- **Assignment**:
Every record should be written out exactly, with the pictures left out.

(Saved entries)
______________________________

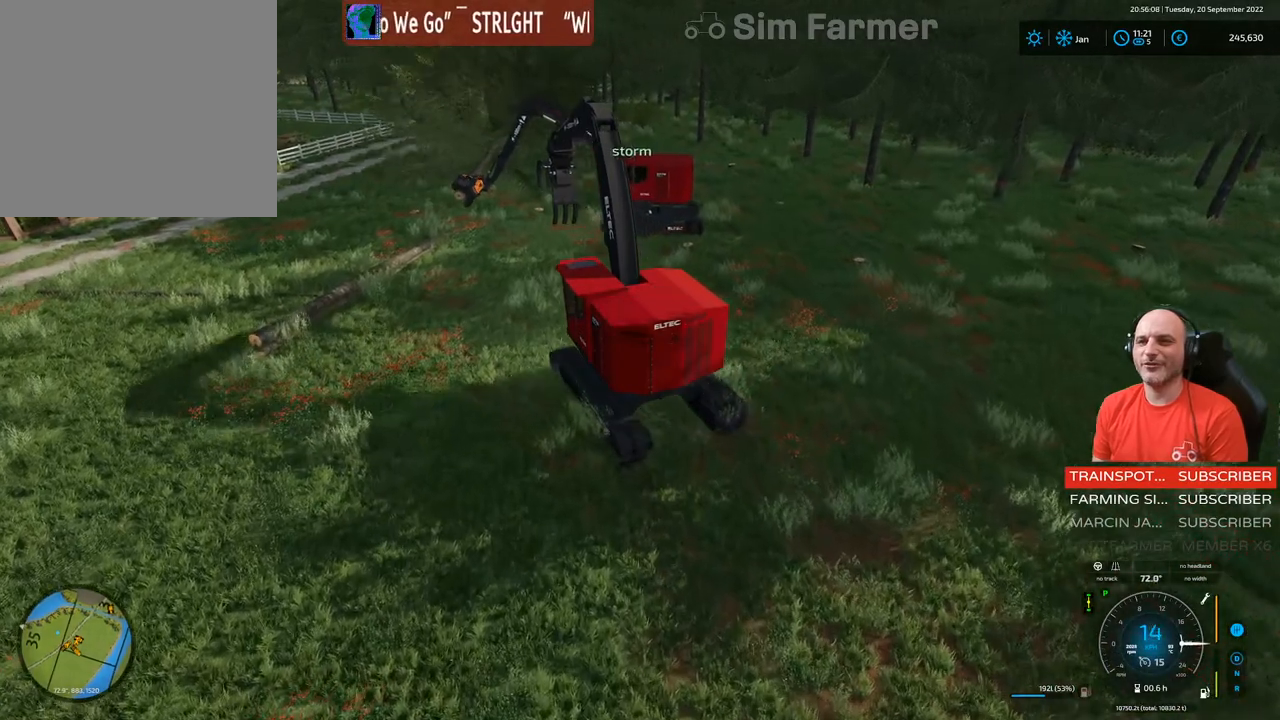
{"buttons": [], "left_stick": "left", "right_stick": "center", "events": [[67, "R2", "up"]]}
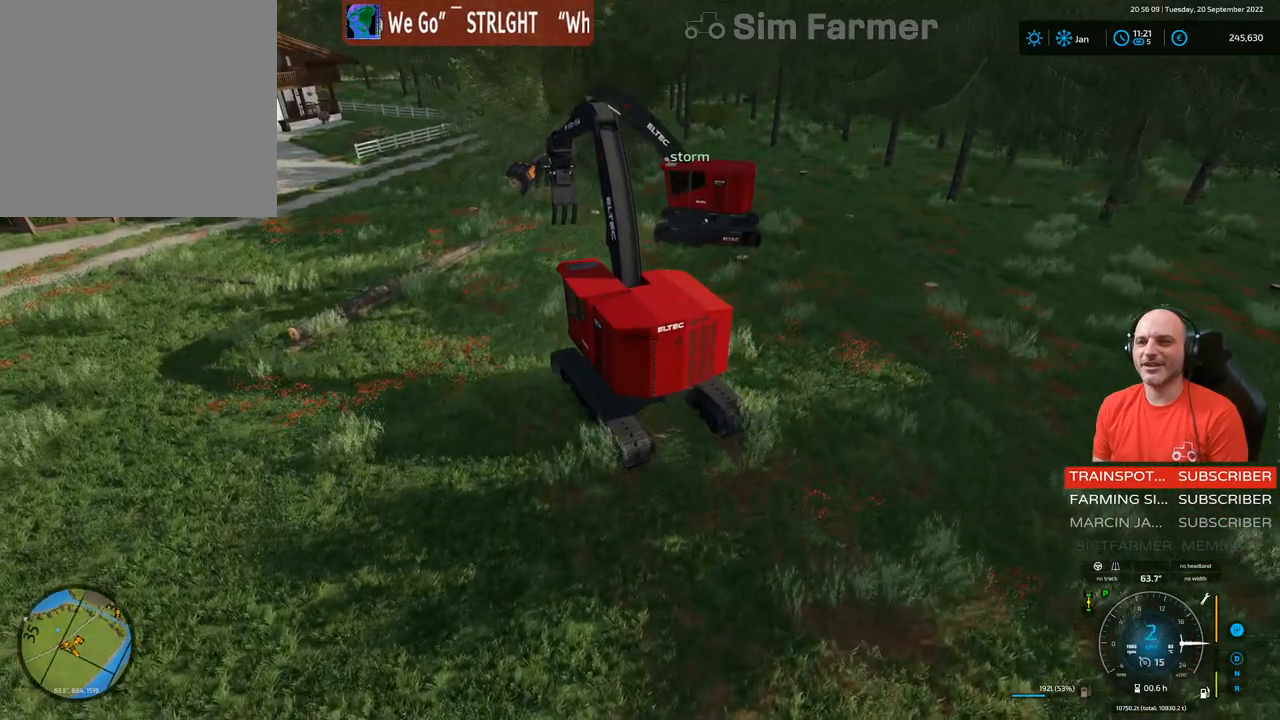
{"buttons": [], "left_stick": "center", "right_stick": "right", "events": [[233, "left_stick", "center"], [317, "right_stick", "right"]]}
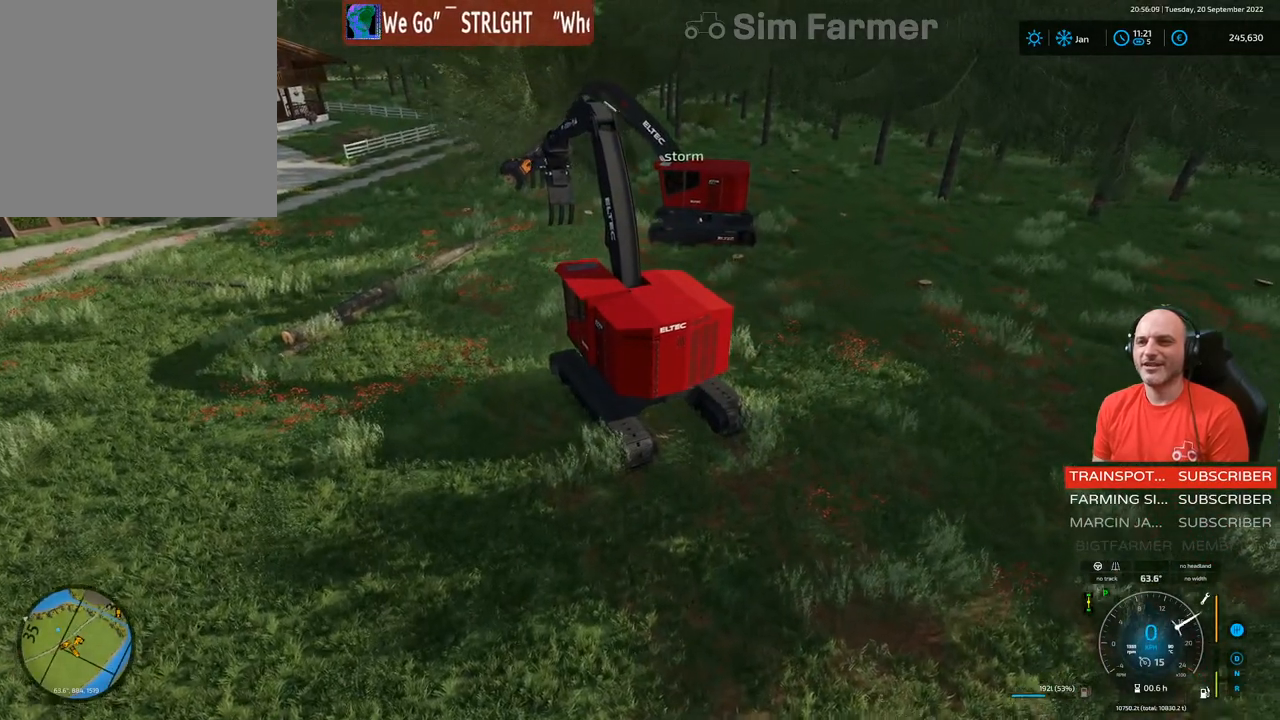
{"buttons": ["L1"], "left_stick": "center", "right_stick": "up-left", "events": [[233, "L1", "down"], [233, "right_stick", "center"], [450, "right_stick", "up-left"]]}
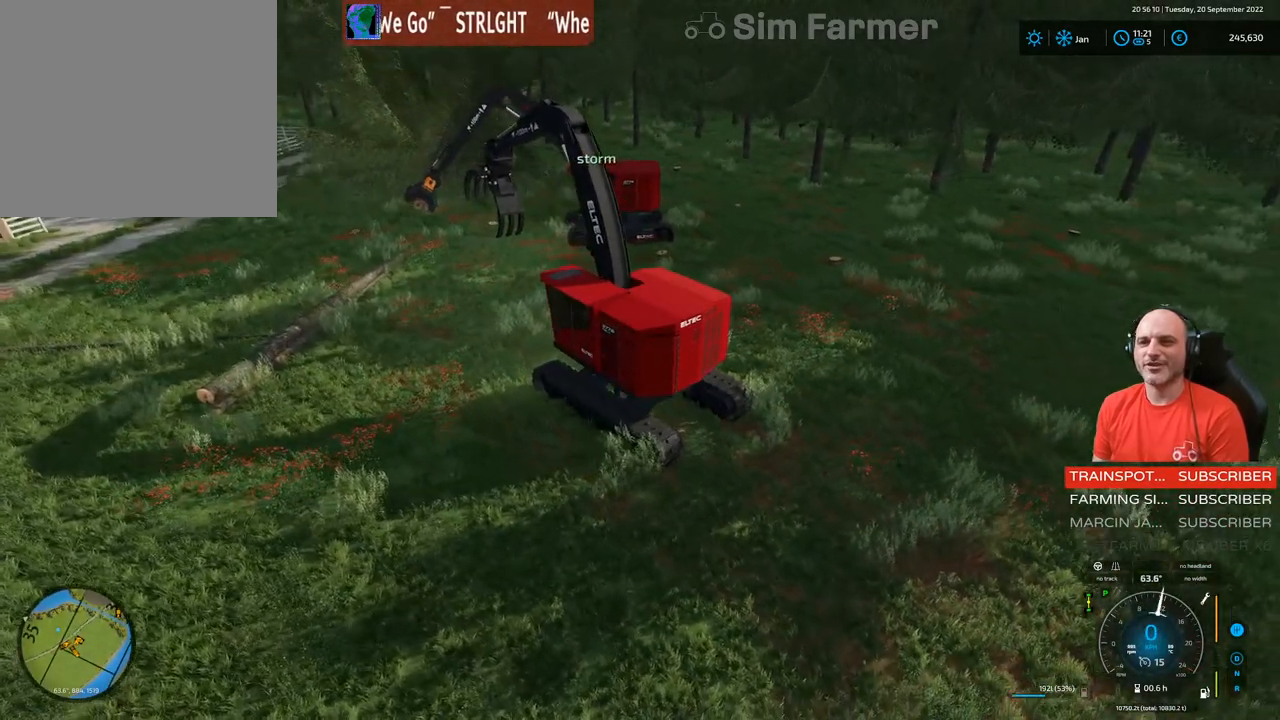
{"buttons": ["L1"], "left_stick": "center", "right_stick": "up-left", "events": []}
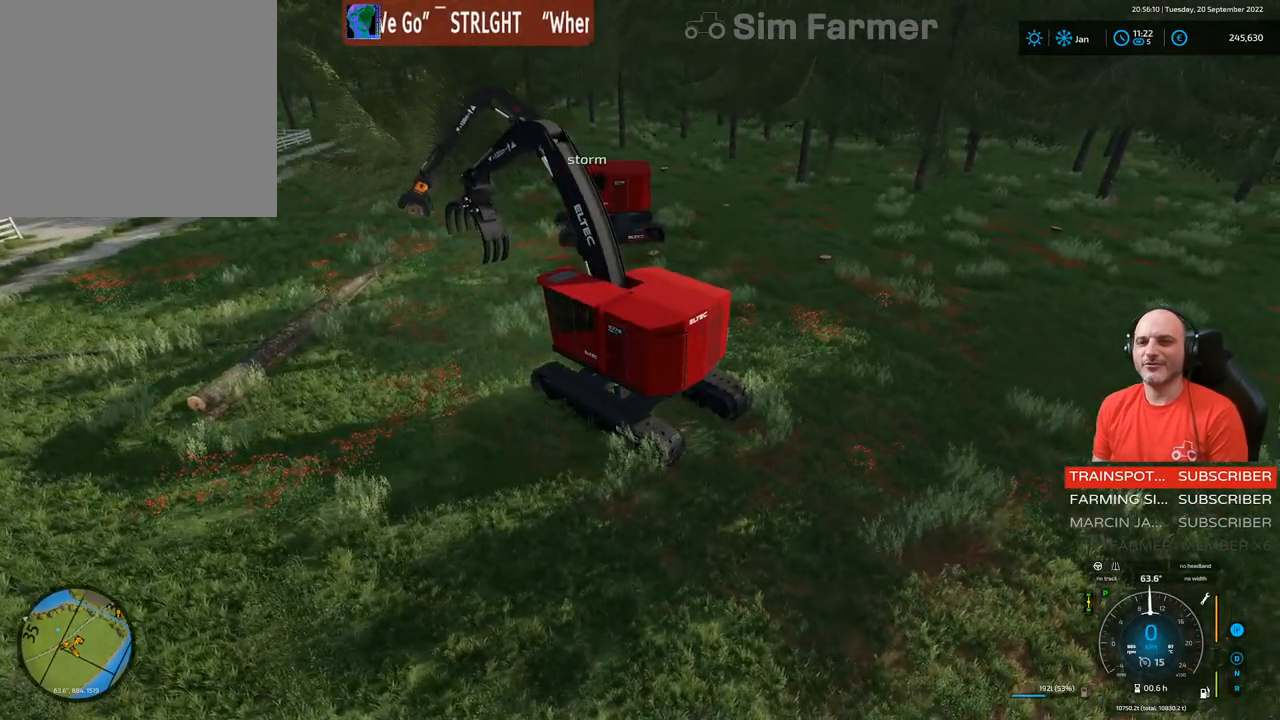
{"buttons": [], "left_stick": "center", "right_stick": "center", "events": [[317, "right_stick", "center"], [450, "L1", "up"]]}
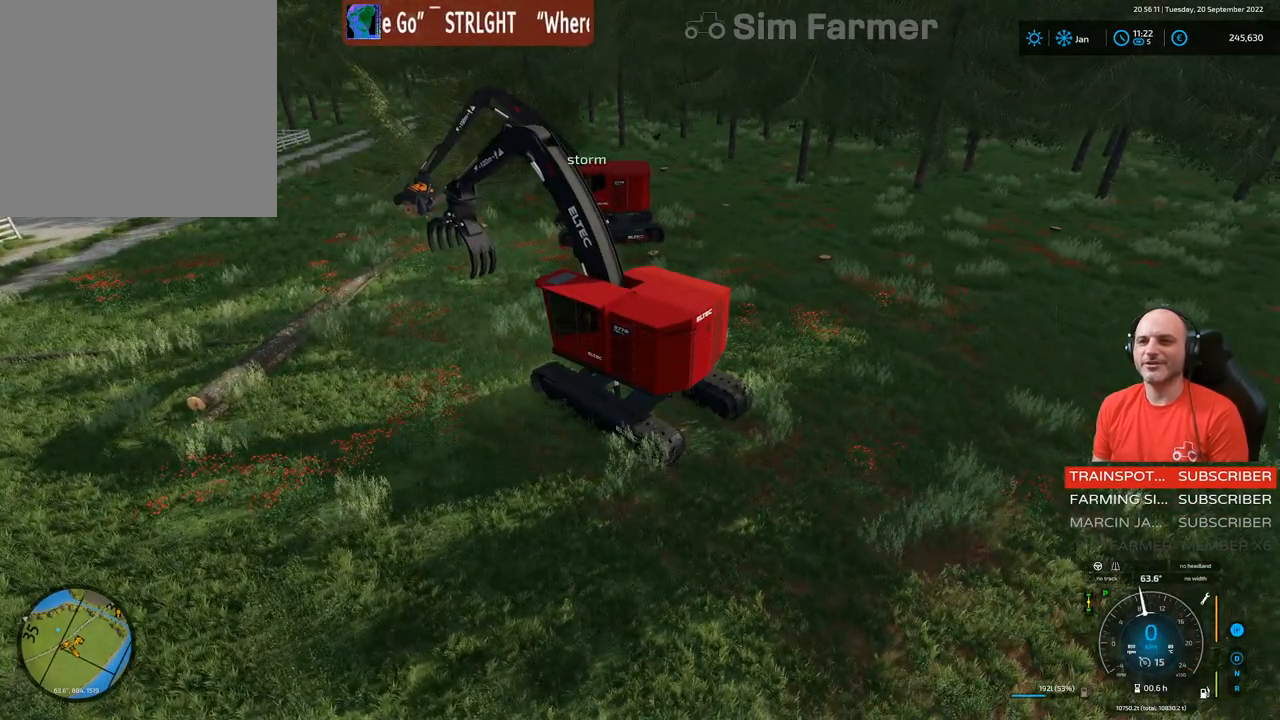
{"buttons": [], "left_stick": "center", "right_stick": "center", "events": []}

______________________________

- **Answer**:
{"buttons": [], "left_stick": "left", "right_stick": "center", "events": [[67, "R2", "up"]]}
{"buttons": [], "left_stick": "center", "right_stick": "right", "events": [[233, "left_stick", "center"], [317, "right_stick", "right"]]}
{"buttons": ["L1"], "left_stick": "center", "right_stick": "up-left", "events": [[233, "L1", "down"], [233, "right_stick", "center"], [450, "right_stick", "up-left"]]}
{"buttons": ["L1"], "left_stick": "center", "right_stick": "up-left", "events": []}
{"buttons": [], "left_stick": "center", "right_stick": "center", "events": [[317, "right_stick", "center"], [450, "L1", "up"]]}
{"buttons": [], "left_stick": "center", "right_stick": "center", "events": []}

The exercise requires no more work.